We boat back to the main lodge and the resort’s outdoor rain shower, where a eucalyptus and sea salt scrub awaits. Then it’s up to the Cascade Room, a place of windows and light perched next to the waterfall at the heart of the resort. I sip an elderflower and kale smoothie and parsnip-chaga soup, listening to the sound of water fanning over rocks. That sound permeates nearly every corner of the resort, but it’s especially close here.
The experience ends with a massage, energy work and intuitive guidance. Yes, it’s relaxing. More importantly, it’s revealing. After the closing meditation, I feel like I’m surfacing.
Aside from the experiences it offers in house, Nimmo Bay partners with local First Nations—“supporting their businesses and their traditional territory and recognizing that,” says Murray. And he’s always looking to do more.
That’s why, in addition to a longstanding partnership with Sea Wolf Adventures, Nimmo Bay recently partnered with a new guiding outfit, Raven Adventures, run by Hemajlas Deedames Willie and Thomas Peter Moon of the Dzawada’enuxw First Nation. The nearby village of Gwayi – Kingcome Inlet is the main village site of the Dzawada’enuxw. It’s only reachable by boat or seaplane—and Raven Adventures has access to it.
Willie hopes tourism will grow into a significant source of employment for the Dzawada’enuxw First Nation and benefit the neighboring Gwawaenuk Tribe and Kwikwasut’inuxw Haxwa’mis First Nation too.
“Now we can actually do something that’s sustainable and will have a long-term life,” Willie says. “We can look forward to seeing [tourism] in 10, 15, 20 years and what it can be.”
It’s thanks to Raven Adventures that I find myself jetting along the Kingcome River that spring afternoon toward the village of Gwayi – Kingcome Inlet. Willie helms the boat, while Moon sits nearby, pointing out the many places where he’s had close calls with bears. A mountain bluff where one chased him. A clearing where he nearly stepped on a sleeping bear. He doesn’t resent the creatures—far from it. He has named every bear in the area.
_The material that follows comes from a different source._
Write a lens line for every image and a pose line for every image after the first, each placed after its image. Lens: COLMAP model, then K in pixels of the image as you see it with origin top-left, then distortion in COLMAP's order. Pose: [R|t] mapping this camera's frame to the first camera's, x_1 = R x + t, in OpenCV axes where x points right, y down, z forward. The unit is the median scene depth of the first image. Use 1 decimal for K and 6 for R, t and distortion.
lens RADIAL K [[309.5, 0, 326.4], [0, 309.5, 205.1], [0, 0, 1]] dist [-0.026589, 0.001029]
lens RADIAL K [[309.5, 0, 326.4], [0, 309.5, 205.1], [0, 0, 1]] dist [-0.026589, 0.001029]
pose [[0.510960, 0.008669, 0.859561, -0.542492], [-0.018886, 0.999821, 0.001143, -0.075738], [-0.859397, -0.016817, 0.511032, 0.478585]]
Before the day is over, I’ll stand in the dark, earthy stillness of a Bighouse in the village. Eat a gourmet picnic on the riverbank. Gasp at Lacy Falls: thin sheets of water cascading down a rock face that really do look like endless, scalloped rows of lace slipping into the ocean. Laugh at sea lions lounging and squabbling. Watch Pacific white-sided dolphins carve their way through our wake. And when I’m back at Nimmo Bay that night, seated on the floating fire dock with the forest at my back and the still bay before me, I’ll remember Moon’s words.
“I’ve got to have the trees around me. I’ve got to have the water.”
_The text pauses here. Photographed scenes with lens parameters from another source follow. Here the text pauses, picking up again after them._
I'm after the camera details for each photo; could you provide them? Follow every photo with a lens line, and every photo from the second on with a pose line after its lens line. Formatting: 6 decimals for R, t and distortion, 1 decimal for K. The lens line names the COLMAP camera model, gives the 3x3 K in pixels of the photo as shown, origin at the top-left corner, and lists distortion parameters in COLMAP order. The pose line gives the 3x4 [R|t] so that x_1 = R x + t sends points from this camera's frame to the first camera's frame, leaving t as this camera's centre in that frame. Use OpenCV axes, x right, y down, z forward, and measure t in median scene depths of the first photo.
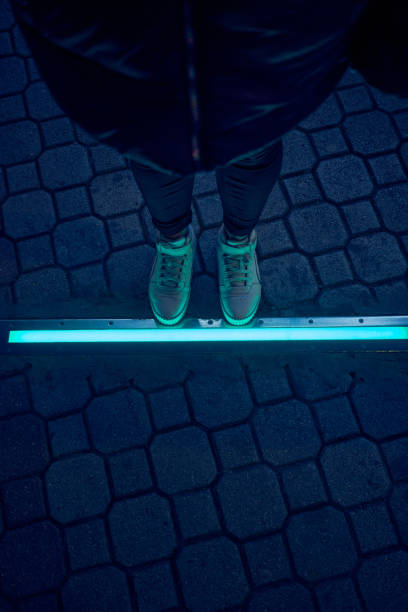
lens RADIAL K [[580.2, 0, 199.1], [0, 580.2, 308.3], [0, 0, 1]] dist [-0.001749, 0.000000]
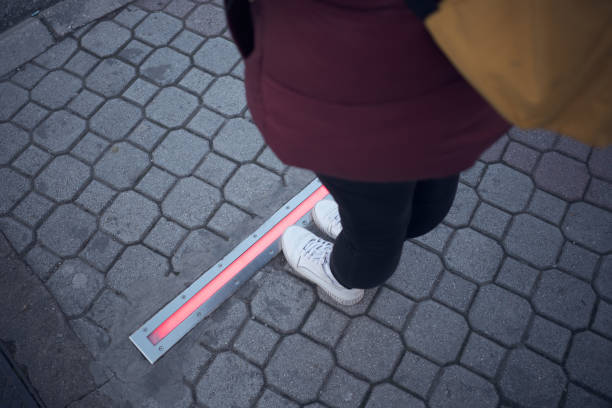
lens RADIAL K [[580.2, 0, 301.1], [0, 580.2, 203.4], [0, 0, 1]] dist [-0.001749, 0.000000]
pose [[-0.703362, 0.629645, -0.329893, 0.354348], [-0.658114, -0.401429, 0.636978, -0.640724], [0.268641, 0.665133, 0.696728, 0.202019]]
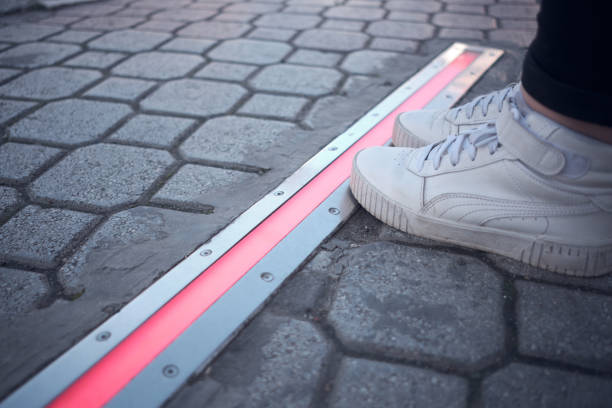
lens RADIAL K [[580.2, 0, 299.4], [0, 580.2, 203.8], [0, 0, 1]] dist [-0.001749, 0.000000]
pose [[-0.501351, 0.479126, -0.720475, 0.397524], [-0.800570, 0.059007, 0.596327, -0.195287], [0.328229, 0.875760, 0.353991, 0.818082]]
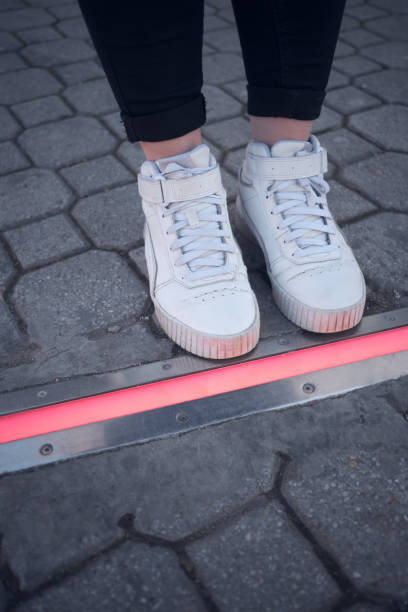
lens RADIAL K [[580.2, 0, 203.8], [0, 580.2, 304.5], [0, 0, 1]] dist [-0.001749, 0.000000]
pose [[0.962544, -0.167556, 0.213154, -0.117098], [0.244106, 0.877705, -0.412367, 0.155247], [-0.117992, 0.448953, 0.885731, 0.605040]]
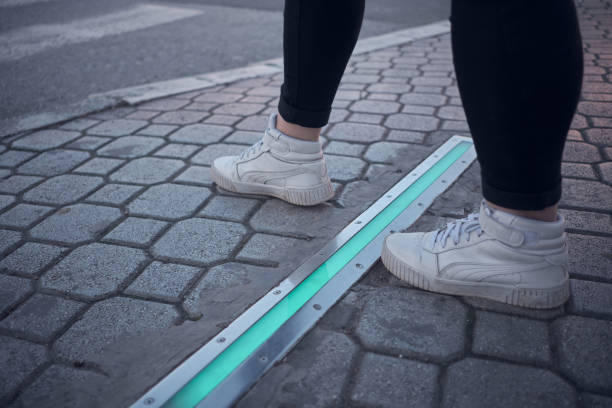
lens RADIAL K [[580.2, 0, 307.0], [0, 580.2, 204.0], [0, 0, 1]] dist [-0.001749, 0.000000]
pose [[-0.524886, 0.405538, -0.748354, 0.548879], [-0.781956, 0.117542, 0.612151, -0.306577], [0.336213, 0.906489, 0.255417, 0.743613]]
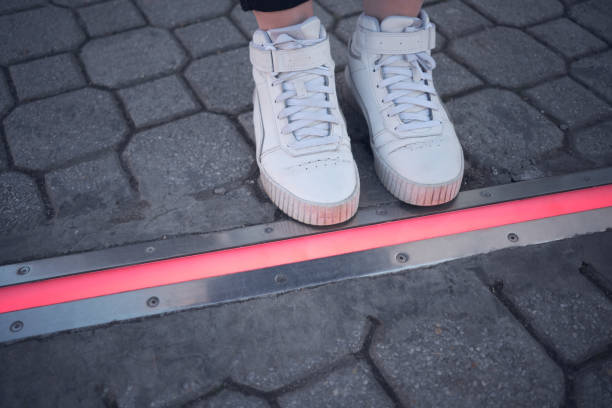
lens RADIAL K [[580.2, 0, 296.8], [0, 580.2, 199.1], [0, 0, 1]] dist [-0.001749, 0.000000]
pose [[0.974816, -0.130953, 0.180514, -0.116951], [0.189178, 0.914199, -0.358402, 0.156187], [-0.118092, 0.383525, 0.915949, 0.584467]]
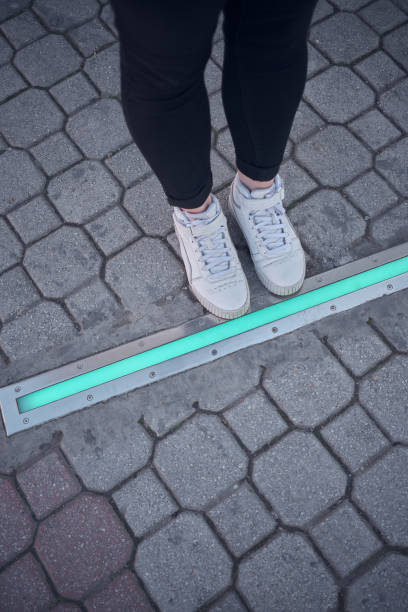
lens RADIAL K [[580.2, 0, 204.2], [0, 580.2, 304.0], [0, 0, 1]] dist [-0.001749, 0.000000]
pose [[0.935900, -0.324213, 0.137762, -0.159185], [0.328005, 0.944662, -0.005145, 0.005788], [-0.128470, 0.050002, 0.990452, 0.217488]]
Ever since the main lodge was first towed into the bay in 1981, Nimmo Bay Wilderness Resort has minimized its footprint on the surrounding wilderness. Because most buildings are floating or built on a rocky outcrop, the resort has had little effect on the forest habitat at the base of Mount Stephens.
The resort is built around a waterfall—its source of clean energy. It thoroughly treats its wastewater before sending it into the sea. No toxic chemicals are used to preserve the chalets’ wooden siding. And as much found wood as possible is burned in fireplaces (instead of cutting down living trees).
But the greatest sustainability challenge happens off site. Guests come from all over the world to stay here. Most fly to Vancouver Island and then take a 20-minute floatplane ride to the resort.
“The biggest carbon footprint is just getting here,” Murray says. Travel makes up 55 percent of the resort’s total footprint and is roughly equivalent to the emissions from 158 cars per year. He plans to offset this and make Nimmo Bay carbon negative by 2025.
Vanessa Annand is alive’s managing editor. She and alive photographer Scott Yavis were hosted by Nimmo Bay Wilderness Resort for four days in May.